Your digestive system is made up of several body parts. They are otherwise known as the GI or Gastrointestinal Tract. The main parts are your stomach and intestines. Their job is to get rid of waste and also to do something useful with the nutrients you give them. What you eat, how you eat, and health issues all contribute to how effectively the GI tract works.
These days it’s increasingly common for individuals to notice they suffer from food sensitivities which cause inflammation in the GI tract. Typically, these foods include milk products, wheat, fat, and sugar.
Together or alone they cause a person to experience cramps, nausea, diarrhea, constipation, and other digestive issues. Problems will sometimes arise later in life after years of happily consuming anything and everything without trouble. Instances of celiac disease are on the rise (a serious intolerance to all foods containing gluten).
Consumers also notice these complaints when they continually choose to eat foods that are bad for their gut. These include highly processed and fatty foods. Good fats contribute to the health of muscles, the nervous system, and “good” cholesterol.
Greasy foods like French fries, onion rings, and potato chips contain a lot of bad fat. Your gut will often rebel against these food selections with the onset of sharp pain in the upper abdomen (your stomach), nausea, and gas.
While bloating, weight gain, lethargy, and depression can ensue as a result of GI troubles, there is another, bigger problem at work. Your digestive system is designed to absorb nutrients and expel waste.
When your bowel movements are no longer regular and your abdomen is constantly under assault from within, there is a good chance you are not absorbing vitamins and minerals to the fullest extent possible.
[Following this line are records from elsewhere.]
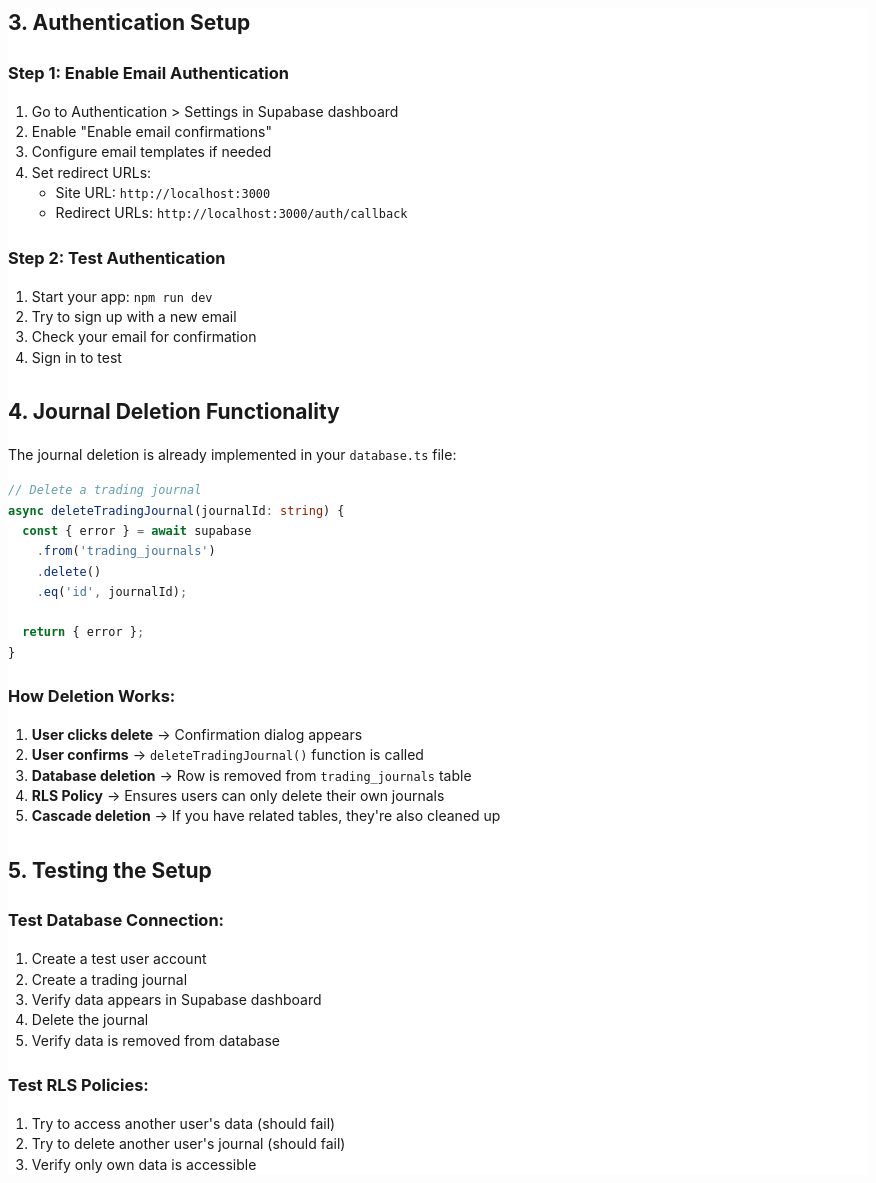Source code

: ## 3. Authentication Setup

### Step 1: Enable Email Authentication
1. Go to Authentication > Settings in Supabase dashboard
2. Enable "Enable email confirmations"
3. Configure email templates if needed
4. Set redirect URLs:
   - Site URL: `http://localhost:3000`
   - Redirect URLs: `http://localhost:3000/auth/callback`

### Step 2: Test Authentication
1. Start your app: `npm run dev`
2. Try to sign up with a new email
3. Check your email for confirmation
4. Sign in to test

## 4. Journal Deletion Functionality

The journal deletion is already implemented in your `database.ts` file:

```typescript
// Delete a trading journal
async deleteTradingJournal(journalId: string) {
  const { error } = await supabase
    .from('trading_journals')
    .delete()
    .eq('id', journalId);
  
  return { error };
}
```

### How Deletion Works:
1. **User clicks delete** → Confirmation dialog appears
2. **User confirms** → `deleteTradingJournal()` function is called
3. **Database deletion** → Row is removed from `trading_journals` table
4. **RLS Policy** → Ensures users can only delete their own journals
5. **Cascade deletion** → If you have related tables, they're also cleaned up

## 5. Testing the Setup

### Test Database Connection:
1. Create a test user account
2. Create a trading journal
3. Verify data appears in Supabase dashboard
4. Delete the journal
5. Verify data is removed from database

### Test RLS Policies:
1. Try to access another user's data (should fail)
2. Try to delete another user's journal (should fail)
3. Verify only own data is accessible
You might be eating them alongside foods you can’t handle (healthy for some but not for you) or beside junk food that is full of sugar and refined carbohydrates.
One myth is that cereal and bread fortified with vitamins and minerals is healthy. This isn’t the case: apart from muesli, all cold cereals are full of simple carbs which either start out as sugar or become sugar and are then stored as fat when your body doesn’t need all that energy. Any sugar contributes to overload: barley, brown rice, agave, honey, and regular table sugar. When you receive this sugar you have to either use it up or expect to store it as fat.
Bodies that don’t absorb nutrients properly are prone to the strains of mental and physical ailments. Depression is common among individuals with poor nutrition because they lack essential B vitamins which contribute to healthy metabolism, overall hormone control, energy, and moods. It is even noticeable in people with autism that poor digestion (a side effect of autism) is partly responsible for erratic and extreme mood swings. When brought under control, these swings could become less dramatic.
Controlling GI Function
Healthy eating is the primary means of achieving regularity and helping a body to absorb calcium, Vitamin C, Vitamin E, omega fatty acids, and more. Eat lots of fruits and vegetables of all colors to obtain a full range of vitamins and minerals to fight bone loss and viral diseases. Consume probiotics: good bacteria that destroy unhealthy bacteria living in the stomach. Drink water and cut back on refined foods including soda pop and bread.